The traders, who operated offshore, were involved in a form of market manipulation known as ‘layering’, or ‘spoofing’, in which orders to trade were issued which gave a false or misleading impression as to the supply of, or demand for, or as to the price of, securities listed on the London Stock Exchange.
In the first case of its kind, the Financial Conduct Authority asked the High Court to impose financial penalties on the traders under the Financial Services and Markets Act 2000. Proceedings were also launched against the offshore corporate vehicle through which the traders operated (company A) and a company which provided them with the capital and infrastructure they needed (company B).

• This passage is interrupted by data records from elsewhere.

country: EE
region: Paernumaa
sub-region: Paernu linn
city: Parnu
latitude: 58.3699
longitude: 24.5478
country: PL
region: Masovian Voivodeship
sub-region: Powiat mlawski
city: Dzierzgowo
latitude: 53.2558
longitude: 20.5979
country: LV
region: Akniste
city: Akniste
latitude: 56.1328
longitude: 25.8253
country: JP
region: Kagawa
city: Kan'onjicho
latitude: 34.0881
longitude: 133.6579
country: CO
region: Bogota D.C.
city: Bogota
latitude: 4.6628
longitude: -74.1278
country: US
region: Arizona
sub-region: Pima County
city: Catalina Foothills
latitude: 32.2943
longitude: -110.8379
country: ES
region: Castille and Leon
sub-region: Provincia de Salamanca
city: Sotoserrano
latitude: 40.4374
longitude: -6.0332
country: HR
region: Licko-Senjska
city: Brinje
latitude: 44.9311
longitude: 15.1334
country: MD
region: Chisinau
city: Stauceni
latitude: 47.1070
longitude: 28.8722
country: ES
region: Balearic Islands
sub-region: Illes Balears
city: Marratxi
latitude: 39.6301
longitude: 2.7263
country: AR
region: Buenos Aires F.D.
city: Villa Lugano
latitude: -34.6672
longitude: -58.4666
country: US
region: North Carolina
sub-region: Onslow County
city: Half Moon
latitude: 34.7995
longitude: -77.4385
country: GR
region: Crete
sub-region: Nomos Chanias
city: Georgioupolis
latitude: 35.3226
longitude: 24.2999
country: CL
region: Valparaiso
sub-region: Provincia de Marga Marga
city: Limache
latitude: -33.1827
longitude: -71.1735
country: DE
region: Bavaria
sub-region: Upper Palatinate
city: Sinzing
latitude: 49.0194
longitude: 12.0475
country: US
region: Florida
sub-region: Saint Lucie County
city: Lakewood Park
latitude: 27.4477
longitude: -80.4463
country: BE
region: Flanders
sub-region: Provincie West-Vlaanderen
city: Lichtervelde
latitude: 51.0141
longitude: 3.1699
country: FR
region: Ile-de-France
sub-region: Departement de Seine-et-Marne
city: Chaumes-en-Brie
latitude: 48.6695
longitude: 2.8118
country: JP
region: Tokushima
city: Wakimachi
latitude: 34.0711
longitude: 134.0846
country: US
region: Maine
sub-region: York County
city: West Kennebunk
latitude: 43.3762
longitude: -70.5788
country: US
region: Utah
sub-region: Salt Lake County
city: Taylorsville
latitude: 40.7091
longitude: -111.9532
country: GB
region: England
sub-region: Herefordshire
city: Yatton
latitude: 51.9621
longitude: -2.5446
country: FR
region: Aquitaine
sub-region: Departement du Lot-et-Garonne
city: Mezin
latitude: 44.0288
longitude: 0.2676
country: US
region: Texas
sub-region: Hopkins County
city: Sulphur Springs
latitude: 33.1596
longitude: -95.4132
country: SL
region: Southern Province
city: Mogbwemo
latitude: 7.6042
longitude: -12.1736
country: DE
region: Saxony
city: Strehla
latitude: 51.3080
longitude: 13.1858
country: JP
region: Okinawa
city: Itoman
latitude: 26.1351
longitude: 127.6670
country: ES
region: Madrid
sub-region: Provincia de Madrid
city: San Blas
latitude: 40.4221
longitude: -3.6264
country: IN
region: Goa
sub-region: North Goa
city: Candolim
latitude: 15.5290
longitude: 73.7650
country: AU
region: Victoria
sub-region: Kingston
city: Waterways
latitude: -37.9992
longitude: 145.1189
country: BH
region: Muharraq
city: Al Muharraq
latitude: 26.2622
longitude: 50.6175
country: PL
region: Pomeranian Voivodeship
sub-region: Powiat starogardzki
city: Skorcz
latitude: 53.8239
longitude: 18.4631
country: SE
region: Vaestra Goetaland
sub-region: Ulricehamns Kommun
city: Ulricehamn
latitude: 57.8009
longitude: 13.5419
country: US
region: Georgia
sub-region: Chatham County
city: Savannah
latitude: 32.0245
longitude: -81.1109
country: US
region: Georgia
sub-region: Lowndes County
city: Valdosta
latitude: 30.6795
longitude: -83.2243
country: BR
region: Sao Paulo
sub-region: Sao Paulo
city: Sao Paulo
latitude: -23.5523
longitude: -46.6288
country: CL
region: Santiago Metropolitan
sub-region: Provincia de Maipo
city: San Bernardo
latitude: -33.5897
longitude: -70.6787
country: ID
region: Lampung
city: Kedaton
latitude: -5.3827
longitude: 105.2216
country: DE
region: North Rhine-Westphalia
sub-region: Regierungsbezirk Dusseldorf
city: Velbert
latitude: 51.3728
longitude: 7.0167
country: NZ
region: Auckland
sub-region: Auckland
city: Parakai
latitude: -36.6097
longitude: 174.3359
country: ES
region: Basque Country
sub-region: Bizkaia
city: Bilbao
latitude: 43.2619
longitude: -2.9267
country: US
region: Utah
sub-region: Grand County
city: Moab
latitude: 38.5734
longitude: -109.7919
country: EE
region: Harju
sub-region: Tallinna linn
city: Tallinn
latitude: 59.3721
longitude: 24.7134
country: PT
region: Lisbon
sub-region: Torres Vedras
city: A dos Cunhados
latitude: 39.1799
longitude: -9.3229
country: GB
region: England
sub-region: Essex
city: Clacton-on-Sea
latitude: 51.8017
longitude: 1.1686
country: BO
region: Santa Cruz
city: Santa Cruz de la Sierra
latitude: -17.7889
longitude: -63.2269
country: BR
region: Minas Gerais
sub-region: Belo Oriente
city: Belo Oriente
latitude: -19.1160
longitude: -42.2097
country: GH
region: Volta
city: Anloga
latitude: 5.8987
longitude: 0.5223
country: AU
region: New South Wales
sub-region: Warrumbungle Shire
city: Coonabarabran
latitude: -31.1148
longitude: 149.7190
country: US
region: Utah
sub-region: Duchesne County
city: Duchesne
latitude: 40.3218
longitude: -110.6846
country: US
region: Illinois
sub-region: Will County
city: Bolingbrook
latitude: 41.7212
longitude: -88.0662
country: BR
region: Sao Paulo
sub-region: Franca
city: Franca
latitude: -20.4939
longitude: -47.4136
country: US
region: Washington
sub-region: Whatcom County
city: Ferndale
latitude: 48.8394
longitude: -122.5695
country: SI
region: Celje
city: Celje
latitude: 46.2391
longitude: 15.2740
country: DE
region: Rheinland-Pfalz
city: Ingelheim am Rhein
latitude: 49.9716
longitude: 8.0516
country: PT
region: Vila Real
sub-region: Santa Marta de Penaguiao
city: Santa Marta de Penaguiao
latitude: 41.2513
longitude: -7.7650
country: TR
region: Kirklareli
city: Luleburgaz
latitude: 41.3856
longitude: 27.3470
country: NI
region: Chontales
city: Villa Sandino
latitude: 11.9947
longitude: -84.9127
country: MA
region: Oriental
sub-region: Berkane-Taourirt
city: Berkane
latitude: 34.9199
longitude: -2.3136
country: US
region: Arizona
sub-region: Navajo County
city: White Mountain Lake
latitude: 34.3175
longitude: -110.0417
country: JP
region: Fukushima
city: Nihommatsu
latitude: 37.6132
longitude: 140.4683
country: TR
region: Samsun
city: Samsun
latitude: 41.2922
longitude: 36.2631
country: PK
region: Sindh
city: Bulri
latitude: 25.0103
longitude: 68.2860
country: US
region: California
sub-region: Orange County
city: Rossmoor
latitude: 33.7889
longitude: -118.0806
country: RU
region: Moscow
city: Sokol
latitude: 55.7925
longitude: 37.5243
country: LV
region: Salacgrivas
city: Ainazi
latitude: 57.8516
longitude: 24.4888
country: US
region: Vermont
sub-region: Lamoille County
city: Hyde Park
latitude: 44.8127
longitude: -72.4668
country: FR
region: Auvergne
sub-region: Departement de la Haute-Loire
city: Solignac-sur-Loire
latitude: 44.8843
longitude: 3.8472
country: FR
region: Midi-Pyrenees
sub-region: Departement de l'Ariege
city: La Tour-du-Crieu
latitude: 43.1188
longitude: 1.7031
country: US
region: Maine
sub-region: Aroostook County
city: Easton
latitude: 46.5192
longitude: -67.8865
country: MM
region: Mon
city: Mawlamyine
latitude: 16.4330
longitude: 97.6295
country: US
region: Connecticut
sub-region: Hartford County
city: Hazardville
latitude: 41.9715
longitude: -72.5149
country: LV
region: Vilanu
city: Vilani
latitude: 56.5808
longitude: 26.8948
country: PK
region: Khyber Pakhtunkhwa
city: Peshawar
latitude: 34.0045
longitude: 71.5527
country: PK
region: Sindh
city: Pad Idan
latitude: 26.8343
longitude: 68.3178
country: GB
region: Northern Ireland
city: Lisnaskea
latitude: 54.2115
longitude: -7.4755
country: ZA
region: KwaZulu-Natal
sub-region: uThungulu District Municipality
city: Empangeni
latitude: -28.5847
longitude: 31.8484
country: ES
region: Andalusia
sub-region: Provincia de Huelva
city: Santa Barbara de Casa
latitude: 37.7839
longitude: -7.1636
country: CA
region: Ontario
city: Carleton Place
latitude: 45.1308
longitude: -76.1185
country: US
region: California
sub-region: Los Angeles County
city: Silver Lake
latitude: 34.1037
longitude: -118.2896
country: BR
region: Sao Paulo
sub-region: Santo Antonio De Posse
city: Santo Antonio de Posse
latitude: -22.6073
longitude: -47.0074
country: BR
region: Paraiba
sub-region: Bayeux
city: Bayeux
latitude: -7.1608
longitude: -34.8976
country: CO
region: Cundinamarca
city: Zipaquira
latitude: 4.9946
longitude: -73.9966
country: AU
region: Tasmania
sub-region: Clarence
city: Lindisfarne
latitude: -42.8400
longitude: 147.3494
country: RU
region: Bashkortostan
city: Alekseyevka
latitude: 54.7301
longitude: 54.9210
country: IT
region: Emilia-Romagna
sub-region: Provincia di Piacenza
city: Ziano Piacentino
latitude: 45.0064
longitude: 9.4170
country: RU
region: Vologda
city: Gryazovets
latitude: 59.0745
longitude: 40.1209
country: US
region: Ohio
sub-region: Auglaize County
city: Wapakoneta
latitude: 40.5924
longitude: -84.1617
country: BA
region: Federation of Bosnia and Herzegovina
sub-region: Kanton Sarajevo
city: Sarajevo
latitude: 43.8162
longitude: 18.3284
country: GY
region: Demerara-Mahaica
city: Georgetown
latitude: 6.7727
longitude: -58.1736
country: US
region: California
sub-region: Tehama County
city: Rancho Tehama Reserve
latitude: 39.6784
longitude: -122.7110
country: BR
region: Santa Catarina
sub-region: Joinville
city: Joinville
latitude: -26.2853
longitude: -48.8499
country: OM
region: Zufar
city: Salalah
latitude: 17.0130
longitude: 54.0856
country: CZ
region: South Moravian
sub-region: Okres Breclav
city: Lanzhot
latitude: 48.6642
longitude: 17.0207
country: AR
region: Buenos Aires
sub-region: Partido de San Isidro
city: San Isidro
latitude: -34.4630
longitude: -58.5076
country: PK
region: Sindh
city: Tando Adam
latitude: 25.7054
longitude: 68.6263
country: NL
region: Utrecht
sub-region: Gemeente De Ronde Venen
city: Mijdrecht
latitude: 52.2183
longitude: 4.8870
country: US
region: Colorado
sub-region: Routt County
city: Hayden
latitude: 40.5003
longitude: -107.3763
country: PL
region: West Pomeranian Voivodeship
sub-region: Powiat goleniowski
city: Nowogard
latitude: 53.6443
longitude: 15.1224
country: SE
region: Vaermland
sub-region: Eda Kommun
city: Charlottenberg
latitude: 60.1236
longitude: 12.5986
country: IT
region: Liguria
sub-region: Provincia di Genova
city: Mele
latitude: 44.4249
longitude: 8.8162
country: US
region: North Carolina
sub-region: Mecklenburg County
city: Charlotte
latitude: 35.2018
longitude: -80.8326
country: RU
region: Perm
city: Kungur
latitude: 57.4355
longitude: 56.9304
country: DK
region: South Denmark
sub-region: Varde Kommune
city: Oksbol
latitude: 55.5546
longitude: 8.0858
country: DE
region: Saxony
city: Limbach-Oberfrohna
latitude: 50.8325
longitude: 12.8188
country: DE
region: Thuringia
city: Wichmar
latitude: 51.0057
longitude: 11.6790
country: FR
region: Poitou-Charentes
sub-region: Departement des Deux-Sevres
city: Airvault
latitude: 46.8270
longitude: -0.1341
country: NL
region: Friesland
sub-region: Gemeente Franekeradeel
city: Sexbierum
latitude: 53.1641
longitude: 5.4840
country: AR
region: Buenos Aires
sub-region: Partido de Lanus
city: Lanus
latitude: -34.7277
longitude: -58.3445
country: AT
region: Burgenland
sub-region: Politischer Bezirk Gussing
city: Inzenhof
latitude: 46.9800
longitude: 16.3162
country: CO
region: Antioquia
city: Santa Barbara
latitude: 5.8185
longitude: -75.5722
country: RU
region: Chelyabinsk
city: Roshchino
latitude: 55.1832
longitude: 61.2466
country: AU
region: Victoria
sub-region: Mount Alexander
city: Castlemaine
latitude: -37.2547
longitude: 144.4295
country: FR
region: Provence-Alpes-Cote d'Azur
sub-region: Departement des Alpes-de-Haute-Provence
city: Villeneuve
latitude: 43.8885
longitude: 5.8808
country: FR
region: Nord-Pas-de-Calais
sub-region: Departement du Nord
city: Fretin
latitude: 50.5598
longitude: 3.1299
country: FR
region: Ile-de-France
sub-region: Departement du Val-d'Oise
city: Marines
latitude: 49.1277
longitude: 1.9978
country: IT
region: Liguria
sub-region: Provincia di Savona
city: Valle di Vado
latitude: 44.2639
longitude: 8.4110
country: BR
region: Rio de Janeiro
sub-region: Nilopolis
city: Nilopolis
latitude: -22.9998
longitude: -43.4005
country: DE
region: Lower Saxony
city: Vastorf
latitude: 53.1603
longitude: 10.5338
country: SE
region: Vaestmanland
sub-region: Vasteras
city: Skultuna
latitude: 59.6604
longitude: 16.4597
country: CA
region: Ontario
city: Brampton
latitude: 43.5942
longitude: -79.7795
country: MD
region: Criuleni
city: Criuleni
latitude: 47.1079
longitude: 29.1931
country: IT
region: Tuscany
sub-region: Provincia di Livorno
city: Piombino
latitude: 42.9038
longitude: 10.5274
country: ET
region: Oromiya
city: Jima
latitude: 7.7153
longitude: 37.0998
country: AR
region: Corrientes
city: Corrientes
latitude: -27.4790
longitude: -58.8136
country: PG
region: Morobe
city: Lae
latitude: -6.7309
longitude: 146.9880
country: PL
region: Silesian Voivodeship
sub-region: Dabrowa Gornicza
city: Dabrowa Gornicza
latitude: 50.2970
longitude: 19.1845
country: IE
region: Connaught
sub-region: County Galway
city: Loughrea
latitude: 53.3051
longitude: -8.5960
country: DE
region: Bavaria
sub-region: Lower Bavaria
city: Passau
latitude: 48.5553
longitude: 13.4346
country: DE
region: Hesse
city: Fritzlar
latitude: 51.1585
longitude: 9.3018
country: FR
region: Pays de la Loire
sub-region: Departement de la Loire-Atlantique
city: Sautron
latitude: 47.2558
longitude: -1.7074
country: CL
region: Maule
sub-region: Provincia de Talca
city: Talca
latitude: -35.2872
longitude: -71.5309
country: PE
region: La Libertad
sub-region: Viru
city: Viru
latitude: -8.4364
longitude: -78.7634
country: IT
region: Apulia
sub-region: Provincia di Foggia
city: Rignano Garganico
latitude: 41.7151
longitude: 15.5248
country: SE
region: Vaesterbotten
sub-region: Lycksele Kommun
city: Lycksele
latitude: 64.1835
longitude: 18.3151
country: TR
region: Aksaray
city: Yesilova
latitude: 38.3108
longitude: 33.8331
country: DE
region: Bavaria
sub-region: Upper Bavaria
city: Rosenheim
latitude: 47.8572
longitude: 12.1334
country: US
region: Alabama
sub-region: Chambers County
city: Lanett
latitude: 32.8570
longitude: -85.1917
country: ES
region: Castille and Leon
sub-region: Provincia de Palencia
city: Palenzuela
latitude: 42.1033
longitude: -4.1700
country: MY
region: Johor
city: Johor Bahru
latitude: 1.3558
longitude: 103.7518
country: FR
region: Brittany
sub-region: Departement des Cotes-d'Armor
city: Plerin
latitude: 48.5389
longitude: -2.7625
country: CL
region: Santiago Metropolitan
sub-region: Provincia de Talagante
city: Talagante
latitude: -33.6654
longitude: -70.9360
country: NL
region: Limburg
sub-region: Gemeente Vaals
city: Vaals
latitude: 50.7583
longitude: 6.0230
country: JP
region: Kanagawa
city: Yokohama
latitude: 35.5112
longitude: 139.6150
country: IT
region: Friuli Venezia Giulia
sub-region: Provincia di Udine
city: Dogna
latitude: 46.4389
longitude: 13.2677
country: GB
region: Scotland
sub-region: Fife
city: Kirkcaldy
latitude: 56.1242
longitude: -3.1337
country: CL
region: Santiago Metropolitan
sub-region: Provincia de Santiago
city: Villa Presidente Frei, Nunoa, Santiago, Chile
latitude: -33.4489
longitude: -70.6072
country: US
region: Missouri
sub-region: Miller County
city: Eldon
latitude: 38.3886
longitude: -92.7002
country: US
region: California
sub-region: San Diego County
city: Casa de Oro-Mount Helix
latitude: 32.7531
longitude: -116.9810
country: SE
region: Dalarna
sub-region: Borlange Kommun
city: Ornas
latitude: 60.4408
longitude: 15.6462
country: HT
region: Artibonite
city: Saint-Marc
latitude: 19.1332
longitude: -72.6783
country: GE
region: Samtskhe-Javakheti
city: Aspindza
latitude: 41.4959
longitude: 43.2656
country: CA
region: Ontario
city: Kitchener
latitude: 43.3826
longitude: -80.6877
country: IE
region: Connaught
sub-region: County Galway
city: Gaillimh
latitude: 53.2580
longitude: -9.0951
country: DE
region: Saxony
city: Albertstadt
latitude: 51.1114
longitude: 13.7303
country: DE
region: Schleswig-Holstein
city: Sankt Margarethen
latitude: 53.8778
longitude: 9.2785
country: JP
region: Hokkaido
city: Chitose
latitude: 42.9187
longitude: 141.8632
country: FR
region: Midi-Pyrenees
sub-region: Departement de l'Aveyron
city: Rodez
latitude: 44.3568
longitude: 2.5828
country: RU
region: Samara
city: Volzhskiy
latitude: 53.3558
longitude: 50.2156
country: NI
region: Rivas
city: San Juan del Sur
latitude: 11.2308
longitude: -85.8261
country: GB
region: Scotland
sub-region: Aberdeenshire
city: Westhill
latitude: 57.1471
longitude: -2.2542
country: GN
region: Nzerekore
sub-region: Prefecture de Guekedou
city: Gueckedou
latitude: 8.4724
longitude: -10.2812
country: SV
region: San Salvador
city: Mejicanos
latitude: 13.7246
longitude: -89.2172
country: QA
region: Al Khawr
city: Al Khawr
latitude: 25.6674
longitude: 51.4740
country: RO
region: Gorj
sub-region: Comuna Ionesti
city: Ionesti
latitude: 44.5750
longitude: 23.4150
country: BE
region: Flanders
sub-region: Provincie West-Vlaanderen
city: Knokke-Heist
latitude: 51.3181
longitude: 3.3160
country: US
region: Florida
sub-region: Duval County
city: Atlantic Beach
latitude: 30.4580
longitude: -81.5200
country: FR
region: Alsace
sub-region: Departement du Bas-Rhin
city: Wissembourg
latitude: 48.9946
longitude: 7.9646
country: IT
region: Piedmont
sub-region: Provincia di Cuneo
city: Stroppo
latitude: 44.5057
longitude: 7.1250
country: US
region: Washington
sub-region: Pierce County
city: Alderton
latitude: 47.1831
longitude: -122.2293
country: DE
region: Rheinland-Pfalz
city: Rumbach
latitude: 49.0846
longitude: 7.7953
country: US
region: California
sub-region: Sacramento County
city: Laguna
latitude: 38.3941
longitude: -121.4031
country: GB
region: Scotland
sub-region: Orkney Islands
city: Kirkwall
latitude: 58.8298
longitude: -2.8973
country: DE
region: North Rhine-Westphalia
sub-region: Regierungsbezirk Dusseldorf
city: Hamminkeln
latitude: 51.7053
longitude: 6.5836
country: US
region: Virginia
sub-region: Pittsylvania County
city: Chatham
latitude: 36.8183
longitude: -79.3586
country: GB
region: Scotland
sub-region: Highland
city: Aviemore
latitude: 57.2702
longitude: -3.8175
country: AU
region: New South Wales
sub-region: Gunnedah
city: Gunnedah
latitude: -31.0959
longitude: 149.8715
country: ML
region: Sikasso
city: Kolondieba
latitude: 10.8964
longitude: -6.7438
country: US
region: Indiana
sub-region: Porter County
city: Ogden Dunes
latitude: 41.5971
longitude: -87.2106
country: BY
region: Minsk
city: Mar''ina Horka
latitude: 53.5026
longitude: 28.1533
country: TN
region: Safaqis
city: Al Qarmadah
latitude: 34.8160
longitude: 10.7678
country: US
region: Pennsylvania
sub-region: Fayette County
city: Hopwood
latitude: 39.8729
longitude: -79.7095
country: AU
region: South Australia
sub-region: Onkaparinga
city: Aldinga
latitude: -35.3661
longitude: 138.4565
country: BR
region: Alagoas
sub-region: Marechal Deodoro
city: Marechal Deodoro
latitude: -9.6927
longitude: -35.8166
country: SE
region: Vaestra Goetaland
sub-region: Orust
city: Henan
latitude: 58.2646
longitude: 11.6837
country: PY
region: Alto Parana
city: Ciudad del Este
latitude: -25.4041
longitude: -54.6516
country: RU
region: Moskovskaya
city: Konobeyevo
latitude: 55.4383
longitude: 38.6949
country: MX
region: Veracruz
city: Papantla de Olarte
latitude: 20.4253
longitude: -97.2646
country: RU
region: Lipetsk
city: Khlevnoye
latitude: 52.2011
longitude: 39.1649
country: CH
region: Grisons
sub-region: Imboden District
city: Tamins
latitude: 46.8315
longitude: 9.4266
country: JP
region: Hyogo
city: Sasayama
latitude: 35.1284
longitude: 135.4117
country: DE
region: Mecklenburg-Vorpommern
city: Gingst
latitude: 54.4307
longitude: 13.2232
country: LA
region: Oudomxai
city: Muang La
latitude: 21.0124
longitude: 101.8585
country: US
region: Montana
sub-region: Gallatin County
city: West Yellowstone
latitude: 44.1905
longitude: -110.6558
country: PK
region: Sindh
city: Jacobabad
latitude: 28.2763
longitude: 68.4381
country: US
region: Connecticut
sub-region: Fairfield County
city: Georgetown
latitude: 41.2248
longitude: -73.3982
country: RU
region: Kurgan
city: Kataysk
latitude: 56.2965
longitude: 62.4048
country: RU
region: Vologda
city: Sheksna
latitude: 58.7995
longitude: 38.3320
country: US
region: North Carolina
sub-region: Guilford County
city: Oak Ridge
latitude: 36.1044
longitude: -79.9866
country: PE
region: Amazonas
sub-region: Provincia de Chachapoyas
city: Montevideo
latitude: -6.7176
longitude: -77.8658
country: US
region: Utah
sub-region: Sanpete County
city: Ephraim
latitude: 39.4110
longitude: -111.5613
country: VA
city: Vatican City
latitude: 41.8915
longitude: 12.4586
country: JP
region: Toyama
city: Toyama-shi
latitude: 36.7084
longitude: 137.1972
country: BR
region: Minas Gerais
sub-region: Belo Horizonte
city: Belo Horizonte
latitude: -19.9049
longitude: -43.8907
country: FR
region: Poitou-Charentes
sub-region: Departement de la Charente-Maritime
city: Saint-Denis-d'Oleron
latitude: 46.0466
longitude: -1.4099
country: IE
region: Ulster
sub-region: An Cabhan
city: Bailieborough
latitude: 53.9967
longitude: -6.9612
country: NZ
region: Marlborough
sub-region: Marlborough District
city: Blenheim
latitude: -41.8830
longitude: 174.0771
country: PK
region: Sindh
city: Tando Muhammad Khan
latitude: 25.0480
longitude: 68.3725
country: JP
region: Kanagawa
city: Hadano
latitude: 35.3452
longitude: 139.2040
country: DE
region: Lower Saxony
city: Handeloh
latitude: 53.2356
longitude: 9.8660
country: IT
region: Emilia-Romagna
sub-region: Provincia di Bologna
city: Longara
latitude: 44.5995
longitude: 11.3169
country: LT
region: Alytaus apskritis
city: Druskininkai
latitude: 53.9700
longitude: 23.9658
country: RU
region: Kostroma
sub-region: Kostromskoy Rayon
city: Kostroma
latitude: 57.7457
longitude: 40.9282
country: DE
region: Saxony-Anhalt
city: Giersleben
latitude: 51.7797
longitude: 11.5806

There was overwhelming evidence that the traders had engaged in illegal market manipulation and the Court found that the experienced trio were fully aware that what they were doing was wholly improper. Company A, as their creature, was in the same position as them. Although company B had not directed the market abuse, it was driven by the desire for profit and had turned a blind eye.
The Court imposed penalties totalling £1.11 million on the traders. Company A received a £5 million bill and company B was ordered to pay £1.46 million. Those figures were designed to be deterrent and far exceeded profits garnered from the market abuse. The Court also issued an injunction against all four defendants, forbidding them from engaging in further unlawful trading.